The analysis is done visually, by creating a histogram of two chromosomes and the frequencies of increasing distances spanned by reads in a pair. For chromosomes where there are no structural variants, the read pairs cluster close to the baseline. If there is a structural variant, that can be seen by an aberrant cluster further away.

The result are pixels that represent ligation events between reads. These pixels form a triangle shape and are very dense at the base of the triangle, representing ligation events between reads that are close to each other in the genome. A dense cluster of pixels further away from the base can indicate a structural variant, since it represents a ligation event between reads that are not close to each other in the genome, Costa explained.

To validate the method, Costa and his team applied it to 15 clinical adenocarcinoma and sarcoma FFPE samples that had previously been tested by FISH and/or RNA sequencing.  FISH testing had previously identified fusions in 10 samples, of which Fix-C was concordant with 90 percent. In addition, Fix-C identified a ROS1 fusion from a sample previously called as negative by FISH, but confirmed as positive with RNA sequencing. The Fix-C method failed to detect one known fusion because the "fusion genes are in such close proximity that it was hard to detect the signal from the noise," Costa said. The Fix-C method also detected a confirmed ALK fusion in a sample where FISH probes failed.

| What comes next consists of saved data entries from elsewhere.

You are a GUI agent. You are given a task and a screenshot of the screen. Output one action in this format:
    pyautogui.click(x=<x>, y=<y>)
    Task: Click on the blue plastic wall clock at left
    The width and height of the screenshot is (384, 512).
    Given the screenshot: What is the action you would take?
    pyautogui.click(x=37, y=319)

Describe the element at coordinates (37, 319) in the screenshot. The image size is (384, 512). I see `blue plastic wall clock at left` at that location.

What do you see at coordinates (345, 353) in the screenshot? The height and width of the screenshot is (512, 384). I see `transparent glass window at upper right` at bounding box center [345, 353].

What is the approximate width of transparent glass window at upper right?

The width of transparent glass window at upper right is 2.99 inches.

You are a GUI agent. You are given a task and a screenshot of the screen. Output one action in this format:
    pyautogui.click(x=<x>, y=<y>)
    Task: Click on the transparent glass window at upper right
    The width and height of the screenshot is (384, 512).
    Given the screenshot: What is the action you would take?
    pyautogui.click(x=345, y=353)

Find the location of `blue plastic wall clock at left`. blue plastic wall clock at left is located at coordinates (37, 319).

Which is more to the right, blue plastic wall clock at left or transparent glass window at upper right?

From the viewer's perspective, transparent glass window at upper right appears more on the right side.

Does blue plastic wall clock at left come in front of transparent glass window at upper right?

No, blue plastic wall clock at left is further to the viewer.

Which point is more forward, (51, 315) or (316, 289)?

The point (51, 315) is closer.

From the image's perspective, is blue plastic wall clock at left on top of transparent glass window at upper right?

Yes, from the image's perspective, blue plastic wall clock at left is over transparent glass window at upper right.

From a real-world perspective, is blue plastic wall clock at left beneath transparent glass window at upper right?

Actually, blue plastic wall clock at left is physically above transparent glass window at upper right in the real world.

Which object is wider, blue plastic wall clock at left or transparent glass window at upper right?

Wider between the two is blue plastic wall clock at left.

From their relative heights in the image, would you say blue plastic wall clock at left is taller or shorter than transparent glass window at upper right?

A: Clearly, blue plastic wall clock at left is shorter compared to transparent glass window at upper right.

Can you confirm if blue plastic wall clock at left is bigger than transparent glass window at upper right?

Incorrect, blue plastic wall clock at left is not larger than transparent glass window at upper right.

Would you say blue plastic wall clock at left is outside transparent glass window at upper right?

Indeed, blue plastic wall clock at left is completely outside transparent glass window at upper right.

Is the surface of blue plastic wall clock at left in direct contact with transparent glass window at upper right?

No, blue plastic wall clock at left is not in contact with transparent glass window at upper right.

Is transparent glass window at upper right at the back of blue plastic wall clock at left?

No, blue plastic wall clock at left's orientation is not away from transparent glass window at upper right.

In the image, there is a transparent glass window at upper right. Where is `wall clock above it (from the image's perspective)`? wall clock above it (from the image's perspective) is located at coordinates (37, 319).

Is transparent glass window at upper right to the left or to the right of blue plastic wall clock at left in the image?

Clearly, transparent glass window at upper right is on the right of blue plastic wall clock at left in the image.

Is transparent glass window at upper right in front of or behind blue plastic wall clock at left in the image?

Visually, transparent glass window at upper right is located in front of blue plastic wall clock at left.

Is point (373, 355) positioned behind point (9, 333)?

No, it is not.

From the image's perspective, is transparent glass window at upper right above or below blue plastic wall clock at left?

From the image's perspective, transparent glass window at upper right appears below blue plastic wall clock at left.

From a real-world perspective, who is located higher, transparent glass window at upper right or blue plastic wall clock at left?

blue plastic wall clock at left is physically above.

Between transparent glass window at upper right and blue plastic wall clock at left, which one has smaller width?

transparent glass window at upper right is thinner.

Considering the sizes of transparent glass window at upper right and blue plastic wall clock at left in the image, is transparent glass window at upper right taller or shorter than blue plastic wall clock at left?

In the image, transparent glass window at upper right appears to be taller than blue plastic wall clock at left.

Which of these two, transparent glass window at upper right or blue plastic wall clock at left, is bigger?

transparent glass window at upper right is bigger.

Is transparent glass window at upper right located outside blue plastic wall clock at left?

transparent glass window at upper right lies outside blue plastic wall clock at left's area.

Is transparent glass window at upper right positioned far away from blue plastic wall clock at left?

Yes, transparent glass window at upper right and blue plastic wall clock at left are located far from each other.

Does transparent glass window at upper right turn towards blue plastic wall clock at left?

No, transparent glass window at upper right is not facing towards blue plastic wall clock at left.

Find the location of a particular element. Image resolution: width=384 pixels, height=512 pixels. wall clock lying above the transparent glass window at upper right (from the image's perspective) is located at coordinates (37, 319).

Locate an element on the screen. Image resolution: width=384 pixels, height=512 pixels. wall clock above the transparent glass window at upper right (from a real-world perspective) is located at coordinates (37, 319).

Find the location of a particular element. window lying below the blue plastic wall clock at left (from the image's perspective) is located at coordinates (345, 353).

The researchers next wanted to see how Fix-C performed on samples where structural variants were not known. Costa described one adenoid cystic carcinoma sample that the researchers analyzed via Fix-C and FISH. FISH detected one fusion event involving the MYB gene, "but what's really striking is that there were a lot of rearrangement events detected with Fix-C," he said. In the BioRxiv publication, the researchers elaborate on the findings, describing how the method identified complex rearrangements.

Finally, the team described how Fix-C can be used to analyze topologically associated domains (TADs). Chromosomes in cells organize into these so-called TADs, which have been shown to be involved in gene expression regulation. In addition, there has been some recent research showing that some gene rearrangements that impact TAD reorganization can also have implications for cancer. "Because this method preserves the 3D conformation of chromatin, we can resolve these topologically associated domains," Costa said.

Further research would be needed to validate the method for TAD detection as well as to better understand the clinical impact of TAD reorganization, he added.

Costa said his lab plans to keep evaluating the method on additional clinical samples, first by evaluating samples that contain known structural variants and validating that the method can identify those events, and then "working to do broad scale scanning to identify novel structural variants, particularly complex structural variants," he said.

The method itself is relatively straightforward to use, he said, with the main difference in the upstream portion of extracting the chromatin complexes. The main difference is in the informatics, which he said was "more nuanced" than RNA sequencing or FISH.

In his initial tests of the method, much of the analysis was done manually, visually looking at the histograms and determining whether or not a structural variant was indicated. But now, he said, Dovetail has developed a machine learning-based method to scan and look at pixel density.

In the future, he said it has the potential to be used as a clinical tool, "but there's a lot of work needed to validate it." Currently, he said, "it's a great exploratory research tool." In particular, he said, he is interested in using it to look for signatures that are indicative of patient response to therapy or prognosis.